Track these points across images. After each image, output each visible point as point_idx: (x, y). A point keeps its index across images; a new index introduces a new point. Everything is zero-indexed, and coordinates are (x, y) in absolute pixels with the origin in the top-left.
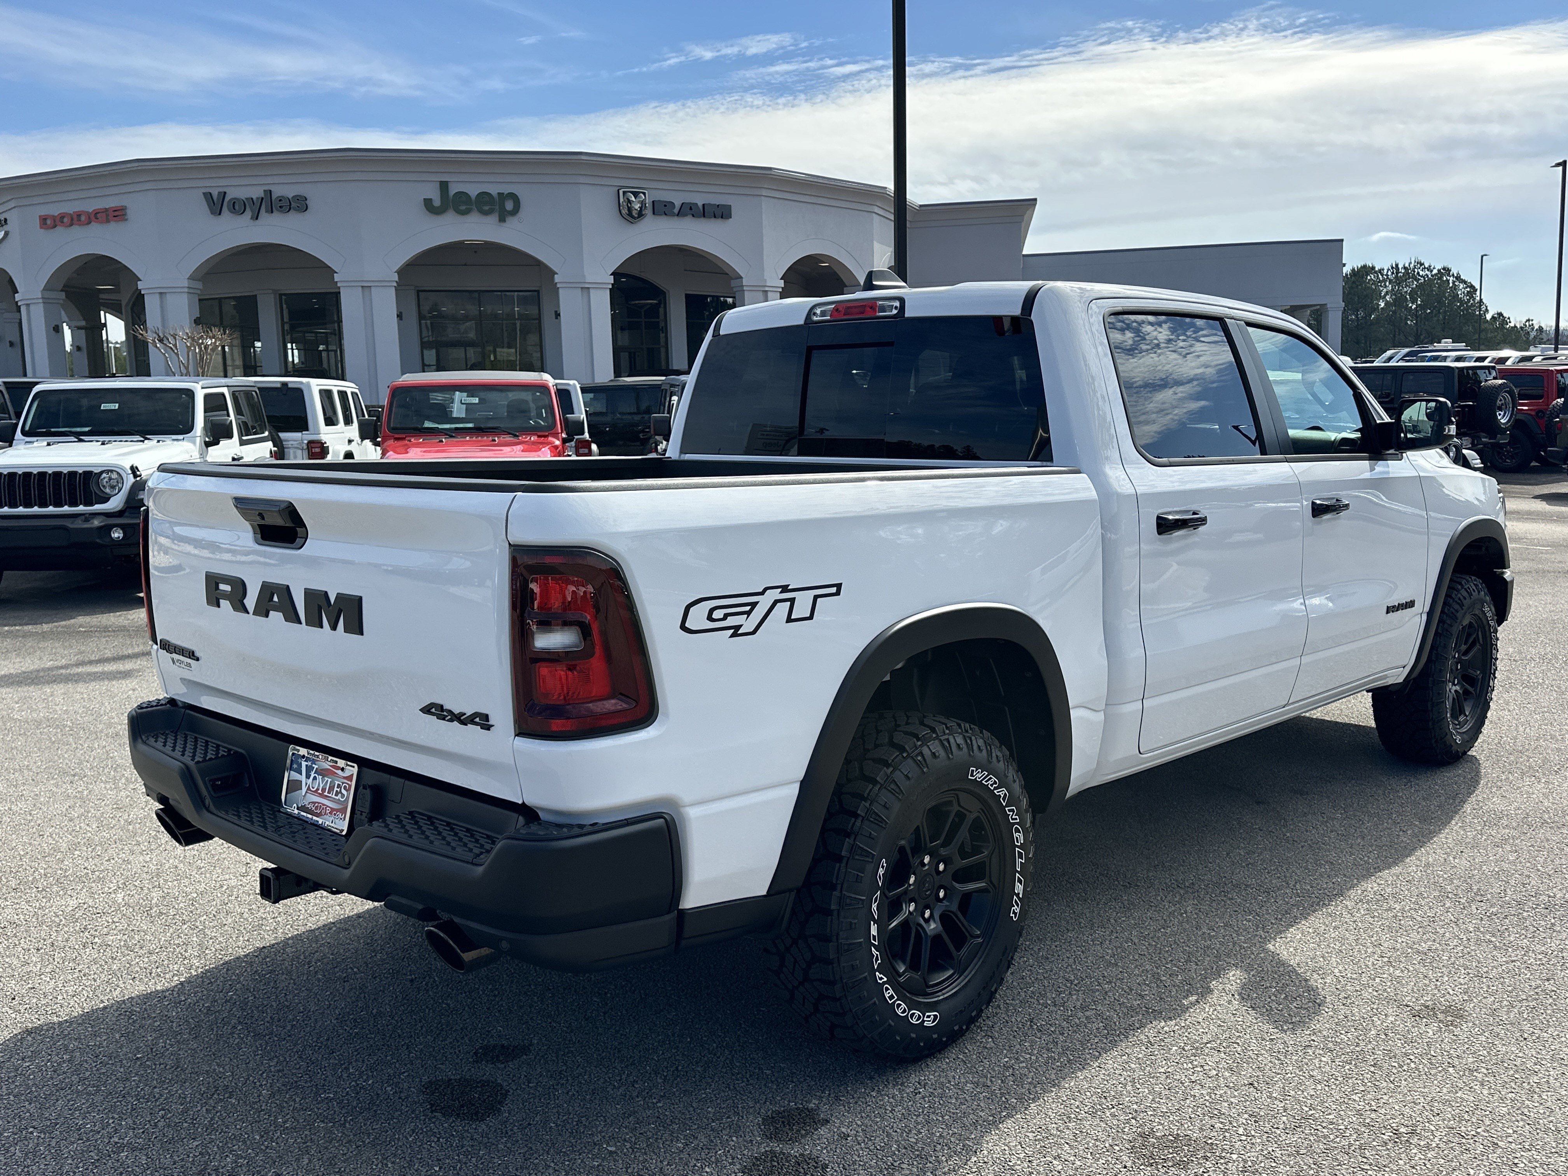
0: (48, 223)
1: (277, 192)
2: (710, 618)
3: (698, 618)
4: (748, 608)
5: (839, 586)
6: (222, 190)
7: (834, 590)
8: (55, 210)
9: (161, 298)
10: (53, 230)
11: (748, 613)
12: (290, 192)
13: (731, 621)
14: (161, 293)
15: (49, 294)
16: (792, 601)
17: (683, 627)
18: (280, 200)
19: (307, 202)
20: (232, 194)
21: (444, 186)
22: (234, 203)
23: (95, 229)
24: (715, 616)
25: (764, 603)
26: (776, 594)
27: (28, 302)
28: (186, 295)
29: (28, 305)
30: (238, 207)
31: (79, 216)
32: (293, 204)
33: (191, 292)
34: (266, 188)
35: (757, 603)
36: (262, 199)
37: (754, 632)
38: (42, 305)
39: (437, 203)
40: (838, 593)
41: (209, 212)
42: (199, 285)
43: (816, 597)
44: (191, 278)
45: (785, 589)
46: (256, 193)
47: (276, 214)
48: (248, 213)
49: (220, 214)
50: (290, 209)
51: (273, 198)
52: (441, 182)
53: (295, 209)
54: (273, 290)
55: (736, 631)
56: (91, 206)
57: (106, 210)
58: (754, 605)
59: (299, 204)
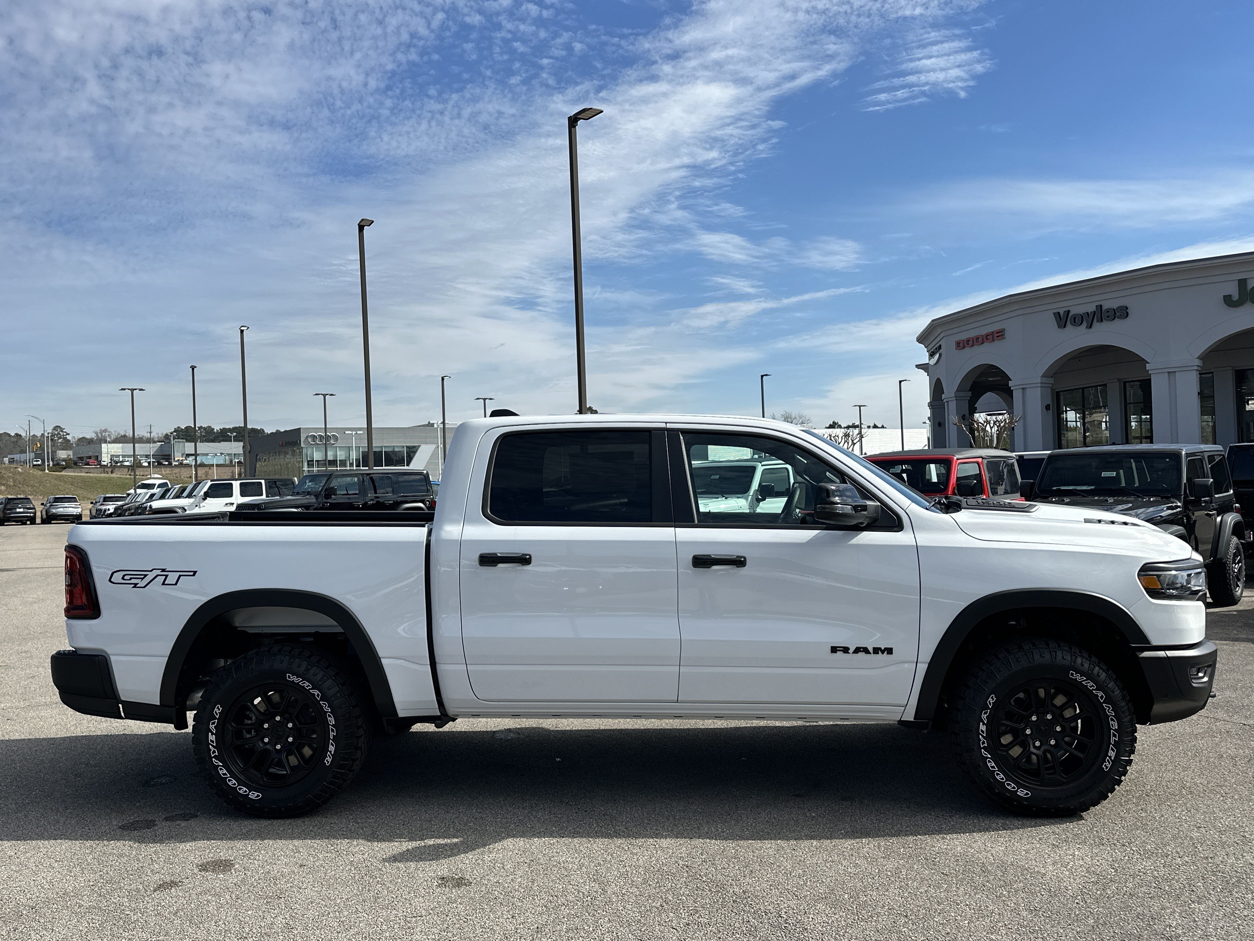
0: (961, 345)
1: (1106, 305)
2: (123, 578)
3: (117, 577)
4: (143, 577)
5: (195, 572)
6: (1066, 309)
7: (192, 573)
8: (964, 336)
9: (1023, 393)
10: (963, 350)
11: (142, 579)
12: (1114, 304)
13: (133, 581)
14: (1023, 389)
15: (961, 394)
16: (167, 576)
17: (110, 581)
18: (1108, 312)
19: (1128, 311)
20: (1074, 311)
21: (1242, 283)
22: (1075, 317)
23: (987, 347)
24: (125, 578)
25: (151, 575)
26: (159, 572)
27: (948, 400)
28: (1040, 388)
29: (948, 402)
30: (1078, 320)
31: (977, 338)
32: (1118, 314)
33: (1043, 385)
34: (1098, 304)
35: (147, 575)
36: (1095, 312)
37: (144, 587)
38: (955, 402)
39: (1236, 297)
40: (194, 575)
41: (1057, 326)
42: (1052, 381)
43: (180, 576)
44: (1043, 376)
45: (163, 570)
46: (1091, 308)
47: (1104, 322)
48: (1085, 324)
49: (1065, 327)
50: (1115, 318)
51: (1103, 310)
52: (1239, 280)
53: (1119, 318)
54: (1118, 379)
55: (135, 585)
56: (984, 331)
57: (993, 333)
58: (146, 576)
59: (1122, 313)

^^^^^^^^

## Exercise goal
The answer should contain only the lines from the start of the records above through the line with "58: (754, 605)", copied exactly, and no pictures.

## Exercise response
Track these points across images. After each image, output each visible point as point_idx: (x, y). A point keeps its index across images; a new index introduces a new point. Everything is zero-indexed, and coordinates are (x, y) in absolute pixels with the origin in the top-left.
0: (48, 223)
1: (277, 192)
2: (710, 618)
3: (698, 618)
4: (748, 608)
5: (839, 586)
6: (222, 190)
7: (834, 590)
8: (55, 210)
9: (161, 298)
10: (53, 230)
11: (748, 613)
12: (290, 192)
13: (731, 621)
14: (161, 293)
15: (49, 294)
16: (792, 601)
17: (683, 627)
18: (280, 200)
19: (307, 202)
20: (232, 194)
21: (444, 186)
22: (234, 203)
23: (95, 229)
24: (715, 616)
25: (764, 603)
26: (776, 594)
27: (28, 302)
28: (186, 295)
29: (28, 305)
30: (238, 207)
31: (79, 216)
32: (293, 204)
33: (191, 292)
34: (266, 188)
35: (757, 603)
36: (262, 199)
37: (754, 632)
38: (42, 305)
39: (437, 203)
40: (838, 593)
41: (209, 212)
42: (199, 285)
43: (816, 597)
44: (191, 278)
45: (785, 589)
46: (256, 193)
47: (276, 214)
48: (248, 213)
49: (220, 214)
50: (290, 209)
51: (273, 198)
52: (441, 182)
53: (295, 209)
54: (273, 290)
55: (736, 631)
56: (91, 206)
57: (106, 210)
58: (754, 605)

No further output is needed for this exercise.